• [THE TASK]: What follows is a block of records; restate each one word for word.

• [TASK MATERIAL]:
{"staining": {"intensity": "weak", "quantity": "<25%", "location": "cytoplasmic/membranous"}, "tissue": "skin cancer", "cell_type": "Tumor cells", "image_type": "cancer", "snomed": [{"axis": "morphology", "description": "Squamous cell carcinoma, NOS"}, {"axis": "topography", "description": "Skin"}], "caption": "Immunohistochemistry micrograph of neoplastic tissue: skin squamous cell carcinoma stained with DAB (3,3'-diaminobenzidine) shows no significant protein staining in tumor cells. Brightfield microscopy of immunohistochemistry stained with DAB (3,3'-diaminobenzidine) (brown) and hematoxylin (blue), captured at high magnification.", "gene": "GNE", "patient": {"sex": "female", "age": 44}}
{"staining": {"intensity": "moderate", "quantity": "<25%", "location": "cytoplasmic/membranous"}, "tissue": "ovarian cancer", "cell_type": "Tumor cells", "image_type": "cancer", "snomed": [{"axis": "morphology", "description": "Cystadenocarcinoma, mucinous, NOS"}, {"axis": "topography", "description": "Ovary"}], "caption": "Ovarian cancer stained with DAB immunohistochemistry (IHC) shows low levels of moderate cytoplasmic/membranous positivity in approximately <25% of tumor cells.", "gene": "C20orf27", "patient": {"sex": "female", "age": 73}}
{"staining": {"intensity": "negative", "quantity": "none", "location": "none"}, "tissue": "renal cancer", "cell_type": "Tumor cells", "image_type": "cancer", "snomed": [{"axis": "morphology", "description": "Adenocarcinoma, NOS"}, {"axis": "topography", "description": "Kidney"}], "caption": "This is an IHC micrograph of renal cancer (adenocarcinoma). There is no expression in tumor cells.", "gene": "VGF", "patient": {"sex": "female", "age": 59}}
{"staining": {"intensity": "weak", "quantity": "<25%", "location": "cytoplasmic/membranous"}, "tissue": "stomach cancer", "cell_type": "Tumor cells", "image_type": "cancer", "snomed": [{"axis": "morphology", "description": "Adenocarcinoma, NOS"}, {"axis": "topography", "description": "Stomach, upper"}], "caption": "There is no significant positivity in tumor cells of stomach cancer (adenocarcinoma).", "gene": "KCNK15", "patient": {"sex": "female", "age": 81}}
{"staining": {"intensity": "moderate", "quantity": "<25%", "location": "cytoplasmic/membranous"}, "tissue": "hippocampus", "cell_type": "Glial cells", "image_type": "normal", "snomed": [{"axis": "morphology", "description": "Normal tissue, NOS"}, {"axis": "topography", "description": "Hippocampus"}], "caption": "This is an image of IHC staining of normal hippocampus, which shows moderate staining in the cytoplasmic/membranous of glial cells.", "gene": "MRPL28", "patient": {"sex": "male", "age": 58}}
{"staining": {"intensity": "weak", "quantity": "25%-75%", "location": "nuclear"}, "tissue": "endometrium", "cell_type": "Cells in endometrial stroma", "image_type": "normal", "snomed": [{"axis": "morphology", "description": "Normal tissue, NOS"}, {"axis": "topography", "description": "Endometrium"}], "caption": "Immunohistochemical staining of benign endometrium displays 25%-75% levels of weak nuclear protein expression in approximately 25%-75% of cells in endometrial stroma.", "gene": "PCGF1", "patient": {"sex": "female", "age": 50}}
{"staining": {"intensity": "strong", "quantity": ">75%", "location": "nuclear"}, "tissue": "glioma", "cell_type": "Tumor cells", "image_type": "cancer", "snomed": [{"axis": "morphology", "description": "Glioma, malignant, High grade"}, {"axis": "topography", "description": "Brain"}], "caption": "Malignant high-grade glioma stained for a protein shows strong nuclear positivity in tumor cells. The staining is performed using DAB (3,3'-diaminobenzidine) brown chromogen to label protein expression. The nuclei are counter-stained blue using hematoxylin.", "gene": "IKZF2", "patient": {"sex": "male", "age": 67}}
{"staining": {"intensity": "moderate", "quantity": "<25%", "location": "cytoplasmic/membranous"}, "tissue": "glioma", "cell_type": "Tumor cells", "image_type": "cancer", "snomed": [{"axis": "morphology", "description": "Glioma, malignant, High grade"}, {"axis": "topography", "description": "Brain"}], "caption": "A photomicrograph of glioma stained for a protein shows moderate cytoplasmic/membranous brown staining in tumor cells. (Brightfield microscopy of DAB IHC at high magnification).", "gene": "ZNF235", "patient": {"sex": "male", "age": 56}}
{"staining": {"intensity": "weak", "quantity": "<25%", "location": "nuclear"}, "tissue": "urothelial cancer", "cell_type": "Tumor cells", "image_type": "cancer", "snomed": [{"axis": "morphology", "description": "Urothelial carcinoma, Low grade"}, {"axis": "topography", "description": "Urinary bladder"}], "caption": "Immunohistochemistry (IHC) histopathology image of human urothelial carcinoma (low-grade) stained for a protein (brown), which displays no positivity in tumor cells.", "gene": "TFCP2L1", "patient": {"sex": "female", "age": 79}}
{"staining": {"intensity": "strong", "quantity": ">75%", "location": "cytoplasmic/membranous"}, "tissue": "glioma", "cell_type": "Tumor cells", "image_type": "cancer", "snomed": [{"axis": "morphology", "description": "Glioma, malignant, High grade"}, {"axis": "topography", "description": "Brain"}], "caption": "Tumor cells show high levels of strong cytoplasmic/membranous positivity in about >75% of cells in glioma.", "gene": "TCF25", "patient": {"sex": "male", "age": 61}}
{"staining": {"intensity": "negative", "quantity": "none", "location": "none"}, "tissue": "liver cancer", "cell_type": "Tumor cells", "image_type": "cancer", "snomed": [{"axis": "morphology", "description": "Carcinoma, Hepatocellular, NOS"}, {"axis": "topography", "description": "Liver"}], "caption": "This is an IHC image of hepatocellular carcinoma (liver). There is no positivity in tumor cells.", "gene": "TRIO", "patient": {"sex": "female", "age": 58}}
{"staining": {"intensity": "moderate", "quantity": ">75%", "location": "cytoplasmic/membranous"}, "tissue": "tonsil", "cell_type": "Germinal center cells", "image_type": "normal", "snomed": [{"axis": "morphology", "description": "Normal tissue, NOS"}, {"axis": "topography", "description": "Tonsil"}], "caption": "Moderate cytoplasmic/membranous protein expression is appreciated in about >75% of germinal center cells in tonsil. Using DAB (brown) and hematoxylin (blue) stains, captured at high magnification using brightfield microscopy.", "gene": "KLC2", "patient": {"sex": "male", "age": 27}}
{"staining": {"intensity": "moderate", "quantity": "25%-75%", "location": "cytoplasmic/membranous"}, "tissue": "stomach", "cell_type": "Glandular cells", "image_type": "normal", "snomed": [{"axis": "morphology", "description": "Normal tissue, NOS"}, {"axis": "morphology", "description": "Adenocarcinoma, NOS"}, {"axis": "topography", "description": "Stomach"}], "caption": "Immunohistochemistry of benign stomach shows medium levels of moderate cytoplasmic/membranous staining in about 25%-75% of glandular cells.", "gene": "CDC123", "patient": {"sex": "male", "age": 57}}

• [RESPONSE FOR THIS EXERCISE]:
{"staining": {"intensity": "weak", "quantity": "<25%", "location": "cytoplasmic/membranous"}, "tissue": "skin cancer", "cell_type": "Tumor cells", "image_type": "cancer", "snomed": [{"axis": "morphology", "description": "Squamous cell carcinoma, NOS"}, {"axis": "topography", "description": "Skin"}], "caption": "Immunohistochemistry micrograph of neoplastic tissue: skin squamous cell carcinoma stained with DAB (3,3'-diaminobenzidine) shows no significant protein staining in tumor cells. Brightfield microscopy of immunohistochemistry stained with DAB (3,3'-diaminobenzidine) (brown) and hematoxylin (blue), captured at high magnification.", "gene": "GNE", "patient": {"sex": "female", "age": 44}}
{"staining": {"intensity": "moderate", "quantity": "<25%", "location": "cytoplasmic/membranous"}, "tissue": "ovarian cancer", "cell_type": "Tumor cells", "image_type": "cancer", "snomed": [{"axis": "morphology", "description": "Cystadenocarcinoma, mucinous, NOS"}, {"axis": "topography", "description": "Ovary"}], "caption": "Ovarian cancer stained with DAB immunohistochemistry (IHC) shows low levels of moderate cytoplasmic/membranous positivity in approximately <25% of tumor cells.", "gene": "C20orf27", "patient": {"sex": "female", "age": 73}}
{"staining": {"intensity": "negative", "quantity": "none", "location": "none"}, "tissue": "renal cancer", "cell_type": "Tumor cells", "image_type": "cancer", "snomed": [{"axis": "morphology", "description": "Adenocarcinoma, NOS"}, {"axis": "topography", "description": "Kidney"}], "caption": "This is an IHC micrograph of renal cancer (adenocarcinoma). There is no expression in tumor cells.", "gene": "VGF", "patient": {"sex": "female", "age": 59}}
{"staining": {"intensity": "weak", "quantity": "<25%", "location": "cytoplasmic/membranous"}, "tissue": "stomach cancer", "cell_type": "Tumor cells", "image_type": "cancer", "snomed": [{"axis": "morphology", "description": "Adenocarcinoma, NOS"}, {"axis": "topography", "description": "Stomach, upper"}], "caption": "There is no significant positivity in tumor cells of stomach cancer (adenocarcinoma).", "gene": "KCNK15", "patient": {"sex": "female", "age": 81}}
{"staining": {"intensity": "moderate", "quantity": "<25%", "location": "cytoplasmic/membranous"}, "tissue": "hippocampus", "cell_type": "Glial cells", "image_type": "normal", "snomed": [{"axis": "morphology", "description": "Normal tissue, NOS"}, {"axis": "topography", "description": "Hippocampus"}], "caption": "This is an image of IHC staining of normal hippocampus, which shows moderate staining in the cytoplasmic/membranous of glial cells.", "gene": "MRPL28", "patient": {"sex": "male", "age": 58}}
{"staining": {"intensity": "weak", "quantity": "25%-75%", "location": "nuclear"}, "tissue": "endometrium", "cell_type": "Cells in endometrial stroma", "image_type": "normal", "snomed": [{"axis": "morphology", "description": "Normal tissue, NOS"}, {"axis": "topography", "description": "Endometrium"}], "caption": "Immunohistochemical staining of benign endometrium displays 25%-75% levels of weak nuclear protein expression in approximately 25%-75% of cells in endometrial stroma.", "gene": "PCGF1", "patient": {"sex": "female", "age": 50}}
{"staining": {"intensity": "strong", "quantity": ">75%", "location": "nuclear"}, "tissue": "glioma", "cell_type": "Tumor cells", "image_type": "cancer", "snomed": [{"axis": "morphology", "description": "Glioma, malignant, High grade"}, {"axis": "topography", "description": "Brain"}], "caption": "Malignant high-grade glioma stained for a protein shows strong nuclear positivity in tumor cells. The staining is performed using DAB (3,3'-diaminobenzidine) brown chromogen to label protein expression. The nuclei are counter-stained blue using hematoxylin.", "gene": "IKZF2", "patient": {"sex": "male", "age": 67}}
{"staining": {"intensity": "moderate", "quantity": "<25%", "location": "cytoplasmic/membranous"}, "tissue": "glioma", "cell_type": "Tumor cells", "image_type": "cancer", "snomed": [{"axis": "morphology", "description": "Glioma, malignant, High grade"}, {"axis": "topography", "description": "Brain"}], "caption": "A photomicrograph of glioma stained for a protein shows moderate cytoplasmic/membranous brown staining in tumor cells. (Brightfield microscopy of DAB IHC at high magnification).", "gene": "ZNF235", "patient": {"sex": "male", "age": 56}}
{"staining": {"intensity": "weak", "quantity": "<25%", "location": "nuclear"}, "tissue": "urothelial cancer", "cell_type": "Tumor cells", "image_type": "cancer", "snomed": [{"axis": "morphology", "description": "Urothelial carcinoma, Low grade"}, {"axis": "topography", "description": "Urinary bladder"}], "caption": "Immunohistochemistry (IHC) histopathology image of human urothelial carcinoma (low-grade) stained for a protein (brown), which displays no positivity in tumor cells.", "gene": "TFCP2L1", "patient": {"sex": "female", "age": 79}}
{"staining": {"intensity": "strong", "quantity": ">75%", "location": "cytoplasmic/membranous"}, "tissue": "glioma", "cell_type": "Tumor cells", "image_type": "cancer", "snomed": [{"axis": "morphology", "description": "Glioma, malignant, High grade"}, {"axis": "topography", "description": "Brain"}], "caption": "Tumor cells show high levels of strong cytoplasmic/membranous positivity in about >75% of cells in glioma.", "gene": "TCF25", "patient": {"sex": "male", "age": 61}}
{"staining": {"intensity": "negative", "quantity": "none", "location": "none"}, "tissue": "liver cancer", "cell_type": "Tumor cells", "image_type": "cancer", "snomed": [{"axis": "morphology", "description": "Carcinoma, Hepatocellular, NOS"}, {"axis": "topography", "description": "Liver"}], "caption": "This is an IHC image of hepatocellular carcinoma (liver). There is no positivity in tumor cells.", "gene": "TRIO", "patient": {"sex": "female", "age": 58}}
{"staining": {"intensity": "moderate", "quantity": ">75%", "location": "cytoplasmic/membranous"}, "tissue": "tonsil", "cell_type": "Germinal center cells", "image_type": "normal", "snomed": [{"axis": "morphology", "description": "Normal tissue, NOS"}, {"axis": "topography", "description": "Tonsil"}], "caption": "Moderate cytoplasmic/membranous protein expression is appreciated in about >75% of germinal center cells in tonsil. Using DAB (brown) and hematoxylin (blue) stains, captured at high magnification using brightfield microscopy.", "gene": "KLC2", "patient": {"sex": "male", "age": 27}}
{"staining": {"intensity": "moderate", "quantity": "25%-75%", "location": "cytoplasmic/membranous"}, "tissue": "stomach", "cell_type": "Glandular cells", "image_type": "normal", "snomed": [{"axis": "morphology", "description": "Normal tissue, NOS"}, {"axis": "morphology", "description": "Adenocarcinoma, NOS"}, {"axis": "topography", "description": "Stomach"}], "caption": "Immunohistochemistry of benign stomach shows medium levels of moderate cytoplasmic/membranous staining in about 25%-75% of glandular cells.", "gene": "CDC123", "patient": {"sex": "male", "age": 57}}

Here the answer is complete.